On 2/24/2013 6:47 AM, Noob wrote:
> Noob wrote:
>
>> Here's my attempt at writing a "get_line" implementation, which
>> reads an entire line from a file stream, dynamically allocating
>> the space needed to store said line.
>
> I went back to the drawing board, with all your comments and suggestions
> in mind.
>
> As far as I can tell, there are 5 "situations" to deal with:
>
> 1) non-empty line
> 2) empty line
> 3) end of stream
> 4) stream error
> 5) out of memory
>
> For "typical" text files, getline will deal mostly with 1 and 2, and
> one necessary 3 at the end of the stream. 4 and 5 are exceptional
> error conditions.
>
> With the aim of keeping the common case simple, and given that I've
> stuck with a pointer return value, the simplest strategy seems to be
> to return
> - a valid pointer for 1 and 2
> - NULL for 3, 4, 5
>
> and let the user tell 3, 4, 5 apart using
> feof for 3, ferror for 4, otherwise 5
>
> So here's the "formal" description:
>
> char *mygetline(FILE *stream)
>
> mygetline dynamically allocates enough space (using malloc and friends) to
> store the next complete line (a valid NUL-terminated string) from 'stream'.

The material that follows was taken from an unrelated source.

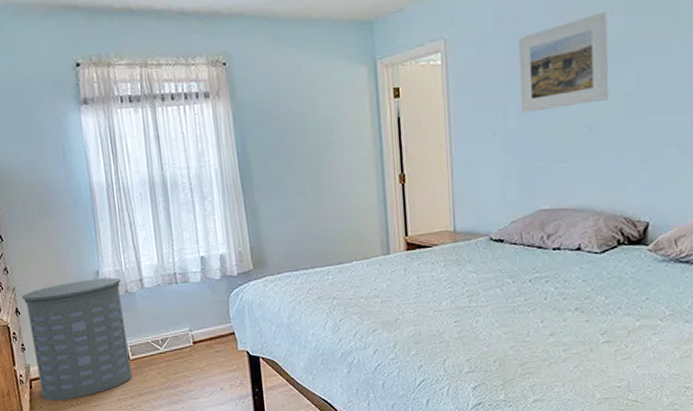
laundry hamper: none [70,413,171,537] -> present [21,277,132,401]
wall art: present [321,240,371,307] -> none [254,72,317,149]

> The string must be free'd by the user when it is no longer needed.
> mygetline may return NULL
> 1) when it has reached the end of the stream
> 2) when there is an error reading from the stream
> 3) when malloc fails
> The user may use feof and ferror to distinguish between these cases
>
> Here's the code (valid C89 according to gcc)
>
> #include <stdlib.h>
> #include <stdio.h>
>
> static char *wrap_realloc(char *s, size_t len)
> {
> char *temp = realloc(s, len);
> if (temp == NULL) free(s);
> return temp;
> }
>
> char *mygetline(FILE *stream)
> {
> char *s = NULL;
> size_t len = 500;
> while ( 1 )
> {
> size_t max = len*2;
If you're worried about wrap-around (a possibility, albeit
a remote one), at this point you could add something like
if (max <= len) {
max = (size_t) -1; // last gasp: try SIZE_MAX
if (max <= len) {
free(s);
return NULL;
}
}
> s = wrap_realloc(s, max);
> if (s == NULL) return NULL;
> while (len < max)
> {
> int c = getc(stream);
> if (c == EOF || c == '\n')
> {
> s[len] = '\0';
> return wrap_realloc(s, len+1);
I'm of two minds about this realloc(). On the one hand, it's
good not to tie up more memory than you must; if the caller is just
stuffing the lines into a linked list or something, the memory
savings is worth while. But it seems more likely that the caller
will read a line, extract bits and pieces of it and store them
(rather than the whole line), and then just call free(). In that
use, the realloc() is just a waste of effort.
My own edition of this thing (everybody writes one eventually)
takes the idea a step further: It re-uses the existing buffer on
the next call, meaning that the caller needn't (in fact, mustn't)
call free(), and that the caller must extract and stash information
before reading the next line. Whether that's a good idea is open
to debate, but it works for me. YMMV.
> }
> s[len++] = c;
> }
> }
> }
>
> P.S. Eric, I did note your remark that len*2 may wrap-around, I'm just
> not sure what to do in this situation...
>
> Again, suggestions and criticism are welcome.
In addition to the comments above, I suggest you test this
code: You may be in for a surprise. (Hint: When the caller
examines the returned buffer, where will it find the very first
input character?)
--
Eric Sosman
d